Le timing n’avait rien d’anodin. Au lendemain d’un week-end marqué par une montée brutale des tensions géopolitiques au Moyen-Orient, les marchés ont immédiatement réagi. Les cours de l’énergie se sont tendus. Et, pour un pays importateur d’hydrocarbures comme le Maroc, la question est loin d’être théorique.
Invitée sur BFM TV, Nadia Fettah a adopté un ton à la fois lucide et rassurant. « Nous importons nos hydrocarbures, donc nous sommes prêts à d’éventuels impacts sur notre économie. Le Maroc a le plan d’action qu’il faut », a-t-elle affirmé. Pas de déni. Mais pas d’alarmisme non plus.
Dans la loi de finances, le baril avait été budgété à 65 dollars. Or, il évolue déjà autour de 85 dollars. L’écart est significatif. Une hausse prolongée exercerait une pression directe sur la facture énergétique, et indirecte sur les coûts de transport, les prix à la consommation et, in fine, le pouvoir d’achat. La ministre en convient : le défi existe. Mais il reste, selon elle, « maîtrisable ».
Le Maroc n’aborde pas cette séquence sans expérience. Ces dernières années, le Royaume a dû faire face à des chocs inflationnistes mondiaux et à des perturbations logistiques majeures. Des mécanismes de soutien ont été activés pour protéger les ménages les plus vulnérables et accompagner les entreprises. Ces amortisseurs ont été testés dans des conditions réelles. Ils constituent aujourd’hui un filet de sécurité.
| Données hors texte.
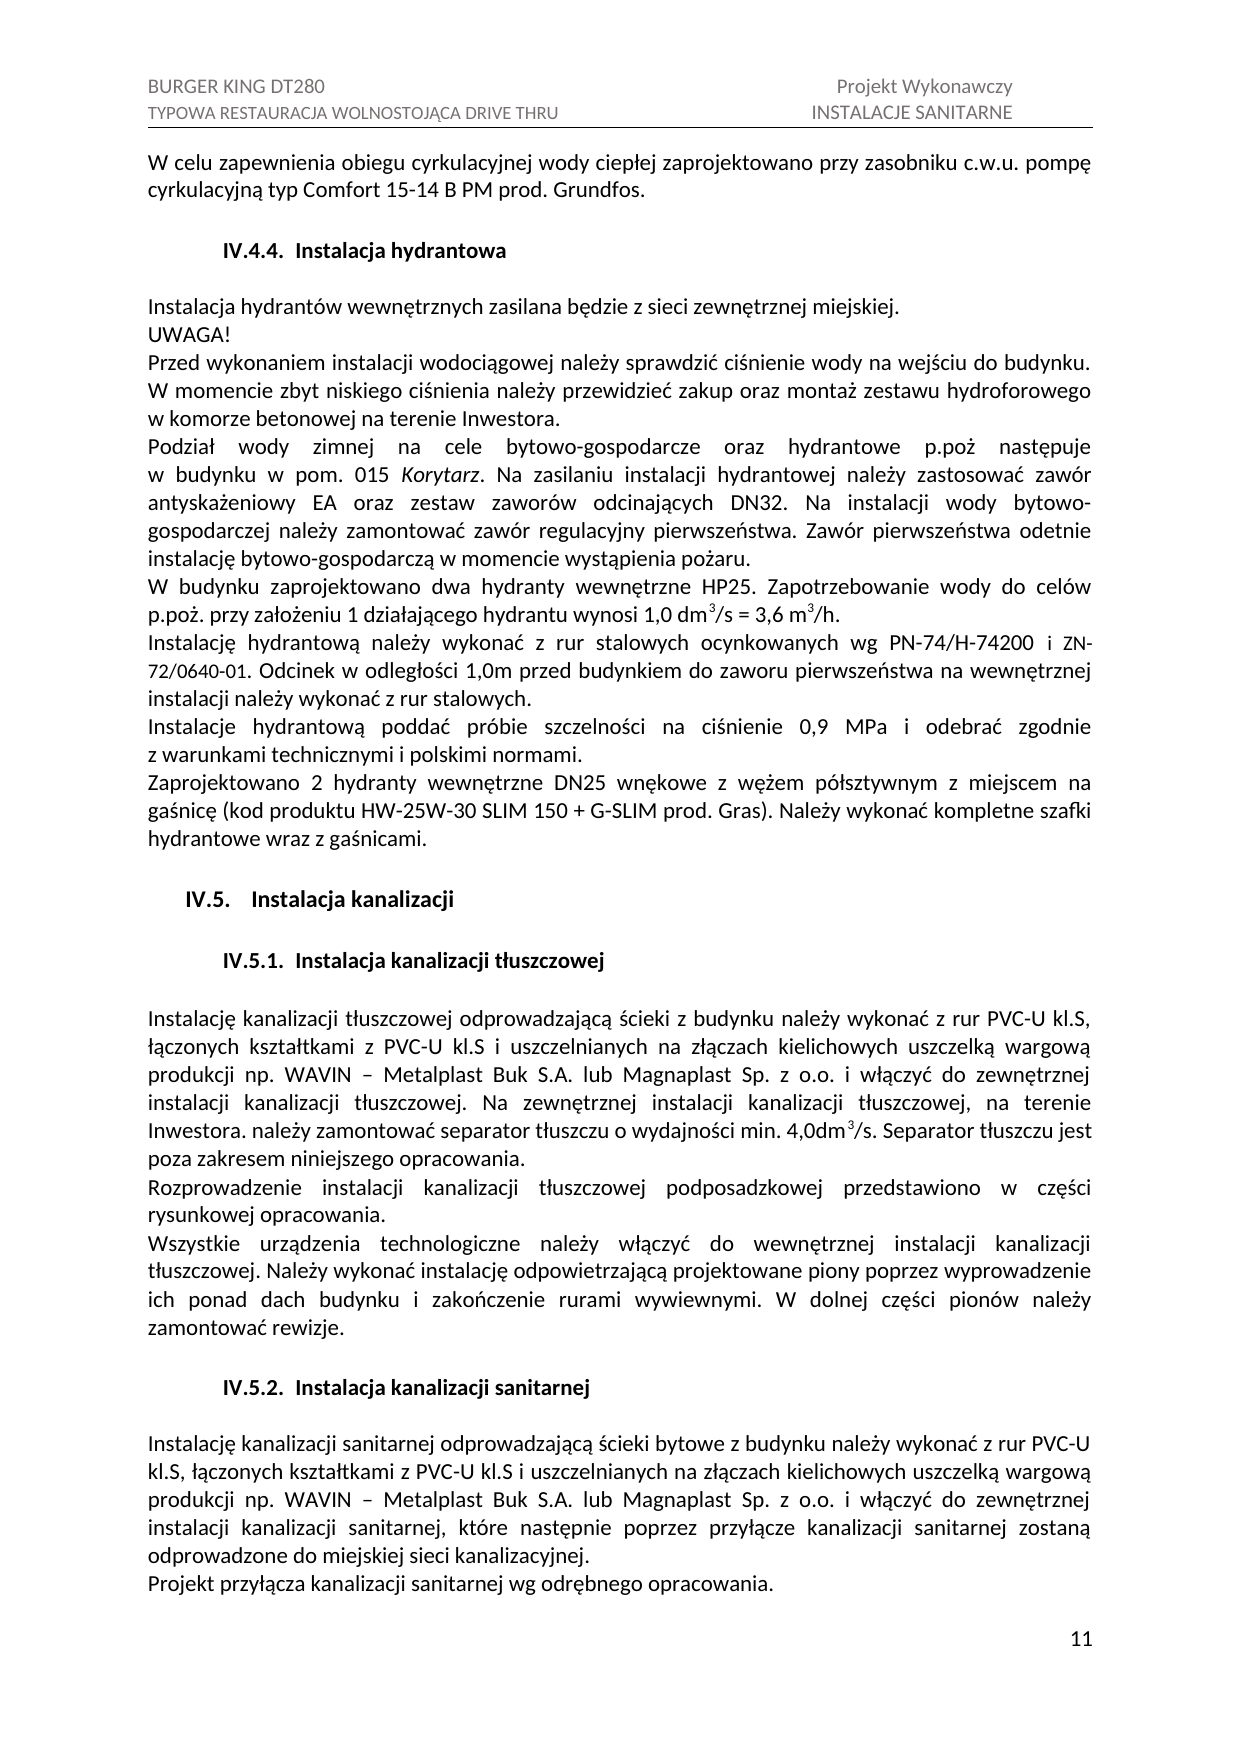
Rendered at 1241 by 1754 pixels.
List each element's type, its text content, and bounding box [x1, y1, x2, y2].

subtitle Instalacja hydrantowa [223, 236, 1093, 264]
text W celu zapewnienia obiegu cyrkulacyjnej wody ciepłej zaprojektowano przy zasobniku c.w.u. pompę cyrkulacyjną typ Comfort 15-14 B PM prod. Grundfos. [148, 148, 1093, 204]
text Rozprowadzenie instalacji kanalizacji tłuszczowej podposadzkowej przedstawiono w części rysunkowej opracowania. [148, 1173, 1093, 1229]
text Instalację hydrantową należy wykonać z rur stalowych ocynkowanych wg PN-74/H-74200 i ZN-72/0640-01. Odcinek w odległości 1,0m przed budynkiem do zaworu pierwszeństwa na wewnętrznej instalacji należy wykonać z rur stalowych. [148, 628, 1093, 712]
text Podział wody zimnej na cele bytowo-gospodarcze oraz hydrantowe p.poż następuje w budynku w pom. 015 Korytarz. Na zasilaniu instalacji hydrantowej należy zastosować zawór antyskażeniowy EA oraz zestaw zaworów odcinających DN32. Na instalacji wody bytowo-gospodarczej należy zamontować zawór regulacyjny pierwszeństwa. Zawór pierwszeństwa odetnie instalację bytowo-gospodarczą w momencie wystąpienia pożaru. [148, 432, 1093, 572]
text Zaprojektowano 2 hydranty wewnętrzne DN25 wnękowe z wężem półsztywnym z miejscem na gaśnicę (kod produktu HW-25W-30 SLIM 150 + G-SLIM prod. Gras). Należy wykonać kompletne szafki hydrantowe wraz z gaśnicami. [148, 768, 1093, 852]
text Przed wykonaniem instalacji wodociągowej należy sprawdzić ciśnienie wody na wejściu do budynku. W momencie zbyt niskiego ciśnienia należy przewidzieć zakup oraz montaż zestawu hydroforowego w komorze betonowej na terenie Inwestora. [148, 348, 1093, 432]
text W budynku zaprojektowano dwa hydranty wewnętrzne HP25. Zapotrzebowanie wody do celów p.poż. przy założeniu 1 działającego hydrantu wynosi 1,0 dm3/s = 3,6 m3/h. [148, 572, 1093, 628]
text Instalację kanalizacji tłuszczowej odprowadzającą ścieki z budynku należy wykonać z rur PVC-U kl.S, łączonych kształtkami z PVC-U kl.S i uszczelnianych na złączach kielichowych uszczelką wargową produkcji np. WAVIN – Metalplast Buk S.A. lub Magnaplast Sp. z o.o. i włączyć do zewnętrznej instalacji kanalizacji tłuszczowej. Na zewnętrznej instalacji kanalizacji tłuszczowej, na terenie Inwestora. należy zamontować separator tłuszczu o wydajności min. 4,0dm3/s. Separator tłuszczu jest poza zakresem niniejszego opracowania. [148, 1004, 1093, 1173]
text UWAGA! [148, 320, 1093, 348]
text Wszystkie urządzenia technologiczne należy włączyć do wewnętrznej instalacji kanalizacji tłuszczowej. Należy wykonać instalację odpowietrzającą projektowane piony poprzez wyprowadzenie ich ponad dach budynku i zakończenie rurami wywiewnymi. W dolnej części pionów należy zamontować rewizje. [148, 1229, 1093, 1341]
text Instalacje hydrantową poddać próbie szczelności na ciśnienie 0,9 MPa i odebrać zgodnie z warunkami technicznymi i polskimi normami. [148, 712, 1093, 768]
text Projekt przyłącza kanalizacji sanitarnej wg odrębnego opracowania. [148, 1569, 1093, 1597]
subtitle Instalacja kanalizacji [185, 884, 1093, 914]
text Instalację kanalizacji sanitarnej odprowadzającą ścieki bytowe z budynku należy wykonać z rur PVC-U kl.S, łączonych kształtkami z PVC-U kl.S i uszczelnianych na złączach kielichowych uszczelką wargową produkcji np. WAVIN – Metalplast Buk S.A. lub Magnaplast Sp. z o.o. i włączyć do zewnętrznej instalacji kanalizacji sanitarnej, które następnie poprzez przyłącze kanalizacji sanitarnej zostaną odprowadzone do miejskiej sieci kanalizacyjnej. [148, 1429, 1093, 1569]
text Instalacja hydrantów wewnętrznych zasilana będzie z sieci zewnętrznej miejskiej. [148, 292, 1093, 320]
subtitle Instalacja kanalizacji tłuszczowej [223, 946, 1093, 974]
subtitle Instalacja kanalizacji sanitarnej [223, 1373, 1093, 1401]
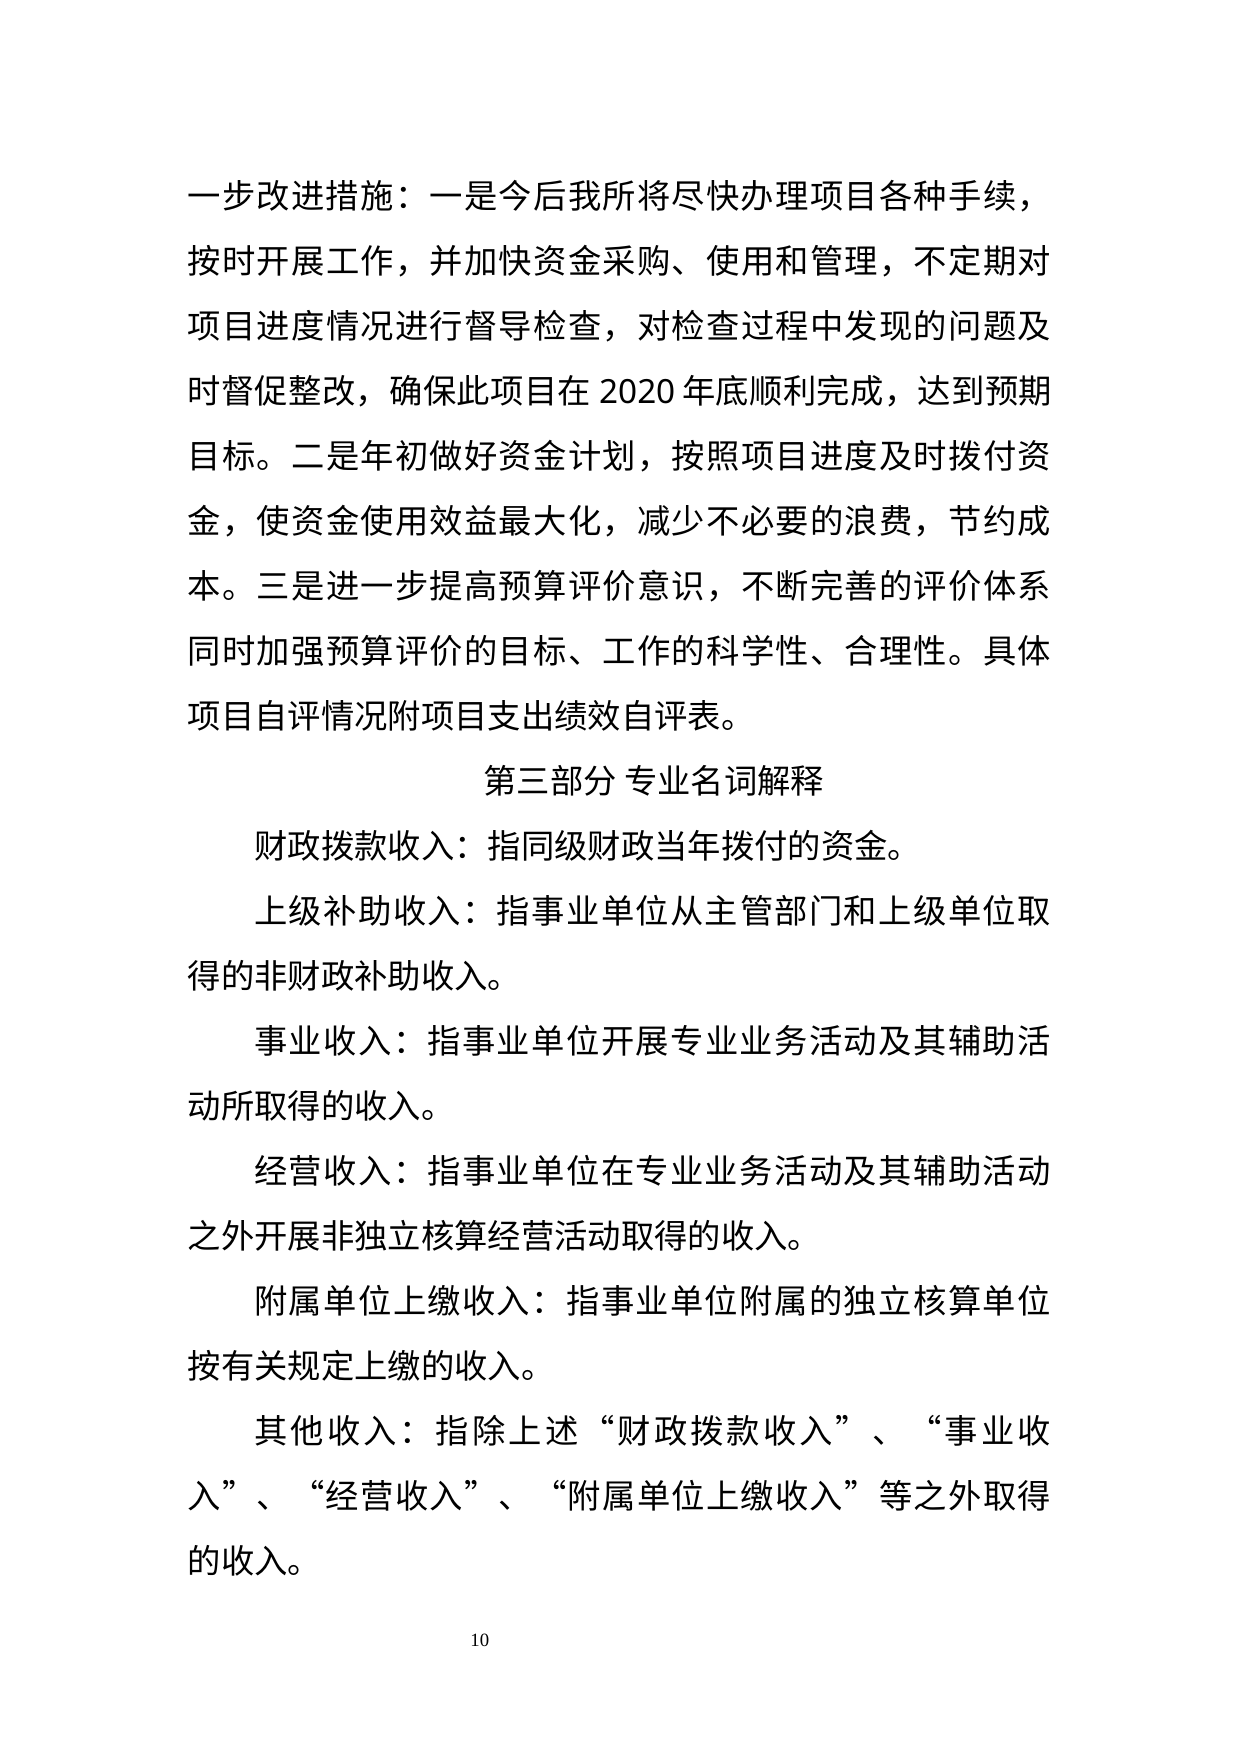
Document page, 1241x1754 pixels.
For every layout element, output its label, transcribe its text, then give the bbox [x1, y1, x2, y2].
La solidité des réserves de change, la gestion prudente des finances publiques et l’évolution progressive vers un mix énergétique plus vert renforcent cette capacité d’absorption. Certes, la dépendance aux importations d’énergie demeure une contrainte structurelle. Mais elle s’inscrit désormais dans une stratégie de transition et de diversification.
Au-delà de l’énergie, la question de l’attractivité économique du Maroc se pose avec acuité dans un environnement international incertain. Sur ce terrain, la ministre met en avant un atout intangible mais décisif : la stabilité. Stabilité politique dans le cadre d’une monarchie constitutionnelle. Stabilité macroéconomique. Stabilité réglementaire. « Le Maroc est une vraie base d’investissement dans un monde turbulent », a-t-elle souligné.
Les annonces récentes du groupe Safran illustrent cette dynamique. L’industriel français a confirmé l’ouverture d’une chaîne d’assemblage de moteurs LEAP destinés à Airbus, ainsi qu’une nouvelle usine dédiée aux trains d’atterrissage. L’investissement avoisine 500 millions d’euros et devrait générer près de 800 emplois. Dans le contexte actuel, ce type d’engagement n’est pas anodin : il traduit une confiance durable dans la trajectoire industrielle du Royaume.
La stratégie marocaine repose sur un double pari : attirer les capitaux étrangers tout en renforçant l’intégration locale. Les résultats sont tangibles. Le taux d’intégration dépasse 60 % dans l’automobile et atteint 42 % dans l’aéronautique. Ces performances traduisent une montée en compétence des écosystèmes industriels nationaux.
Autre pilier de résilience : la diversification des partenariats. Le Maroc entretient des relations économiques étroites avec l’Europe, les États-Unis, les États du Golfe et la Chine. Cette ouverture, assumée et constante, constitue un levier stratégique dans un monde fragmenté.
Rien n’est gagné d’avance. Une flambée durable du pétrole mettrait à l’épreuve les équilibres budgétaires et sociaux. Mais le message de Nadia Fettah est clair : le Maroc n’est pas spectateur. Il anticipe, ajuste et avance. Dans un contexte mondial troublé, la résilience devient plus qu’un mot. Elle s’impose comme une ligne de conduite.